Car l’avocat traditionnel, c’est celui qui n’a pas le regard accroché au camembert de son logiciel de gestion, c’est celui qui a en lui quelque part ce petit plus d’humanité que peuvent avoir les médecins, les artisans, les paysans, les humains.
Oserais-je dire un peu de fantaisie un peu de poésie?
Il s’agit là d’un rôle social, pacificateur.
Si le taux de charges des professionnels augmente trop, ce rôle ne pourra plus être assuré car la gestion prévaudra et c’est normal.
Autrement dit, le rapport Delevoye, dans ses pages 37 à 43, même avec de bons sentiments exprimés est très inquiétant.
Déjà, on devine que les réserves financières du régime des avocats seront accaparées par l’État qui en laissera une modeste partie pour accompagner la convergence.
Les élus de la profession, souvent critiqués, et c’est normal car les élus sont toujours critiqués, parfois à raison, parfois à tort, auront donc à se battre là-dessus probablement.

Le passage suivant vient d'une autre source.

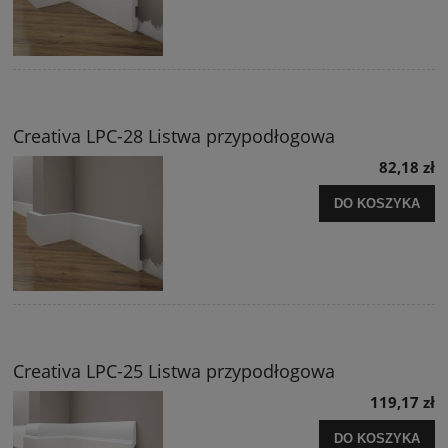
Creativa LPC-28 Listwa przypodłogowa
82,18 zł
DO KOSZYKA
Creativa LPC-25 Listwa przypodłogowa
119,17 zł
DO KOSZYKA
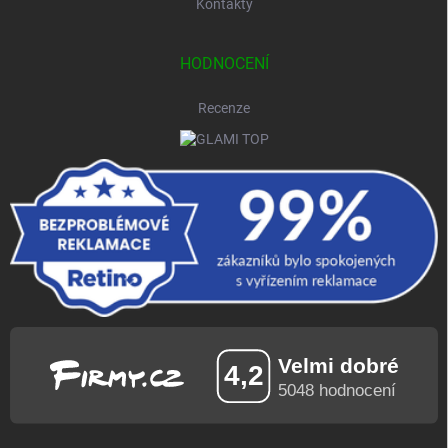
Kontakty
HODNOCENÍ
Recenze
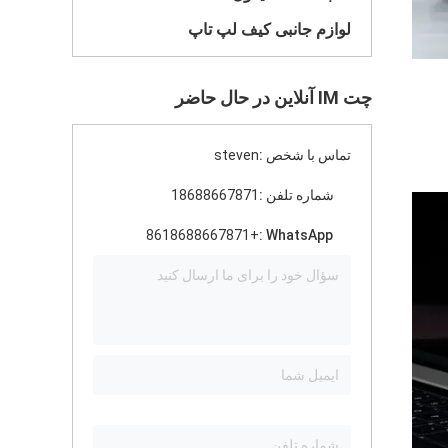
لوازم جانبی کیف لپ تاپ
چت IM آنلاین در حال حاضر
تماس با شخص :
steven
شماره تلفن :
18688667871
+8618688667871
WhatsApp :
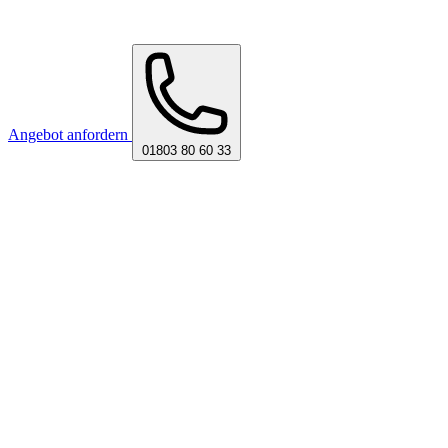
Angebot anfordern
01803 80 60 33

Ils auront l’appui de tous car ils sauront faire preuve de transparence et car ce combat-là sera d’abord celui de ceux qui dirigent, nos généraux à nous, pour préserver au mieux tous ces jeunes à qui on a promis d’être des aigles.
Je les vois, si fragiles, mais tenant parfois ce discours étrange consistant à dire : nous sommes des avocats !  Comme si cela signifiait quelque chose dans une société qui reconnaît la seule puissance laquelle est souvent  la puissance financière.
Que les généraux me pardonnent, mais parfois tous ces grands mots masquent la réalité, un peu comme autrefois les nobles désargentés se glorifiaient de leur seul nom.
Il nous faut donc aujourd’hui être modestes, pour la plupart équivalents des cadres dans les entreprises, pas forcément supérieurs.
La grande majorité des avocats travaille comme je travaille et ont du mal à se reconnaître dans les discours grandiloquents parfois tenus en oubliant peut-être la défense du cœur de la profession comme on construit un très bel immeuble en omettant que les fondations s’altèrent.
Et alors, tout s’écroule.
Après tout, puisque j’ai droit à la carte vermeil, je veux bien exprimer des propos de vieux grincheux.
Ce qui n’empêche qu’il va falloir se battre contre Bercy, notre ennemi de toujours.